"""

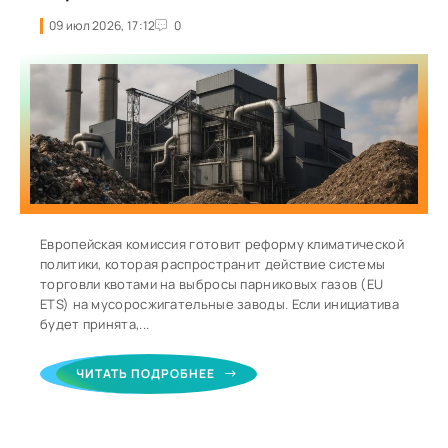
09 июл 2026, 17:12
0
Европейская комиссия готовит реформу климатической
политики, которая распространит действие системы
торговли квотами на выбросы парниковых газов (EU
ETS) на мусоросжигательные заводы. Если инициатива
будет принята,...
ЧИТАТЬ ПОДРОБНЕЕ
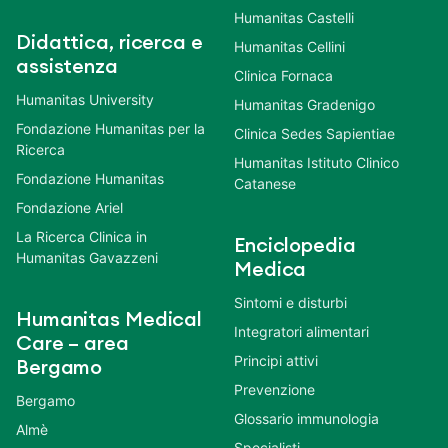
Humanitas Castelli
Didattica, ricerca e
Humanitas Cellini
assistenza
Clinica Fornaca
Humanitas University
Humanitas Gradenigo
Fondazione Humanitas per la
Clinica Sedes Sapientiae
Ricerca
Humanitas Istituto Clinico
Fondazione Humanitas
Catanese
Fondazione Ariel
La Ricerca Clinica in
Enciclopedia
Humanitas Gavazzeni
Medica
Sintomi e disturbi
Humanitas Medical
Integratori alimentari
Care – area
Principi attivi
Bergamo
Prevenzione
Bergamo
Glossario immunologia
Almè
Specialisti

"""

*Aim of the task*. Quote the data exactly, leaving every image out of the copy.

*Answer to the exercise*.
09 июл 2026, 17:12
0
Европейская комиссия готовит реформу климатической
политики, которая распространит действие системы
торговли квотами на выбросы парниковых газов (EU
ETS) на мусоросжигательные заводы. Если инициатива
будет принята,...
ЧИТАТЬ ПОДРОБНЕЕ
Humanitas Castelli
Didattica, ricerca e
Humanitas Cellini
assistenza
Clinica Fornaca
Humanitas University
Humanitas Gradenigo
Fondazione Humanitas per la
Clinica Sedes Sapientiae
Ricerca
Humanitas Istituto Clinico
Fondazione Humanitas
Catanese
Fondazione Ariel
La Ricerca Clinica in
Enciclopedia
Humanitas Gavazzeni
Medica
Sintomi e disturbi
Humanitas Medical
Integratori alimentari
Care – area
Principi attivi
Bergamo
Prevenzione
Bergamo
Glossario immunologia
Almè
Specialisti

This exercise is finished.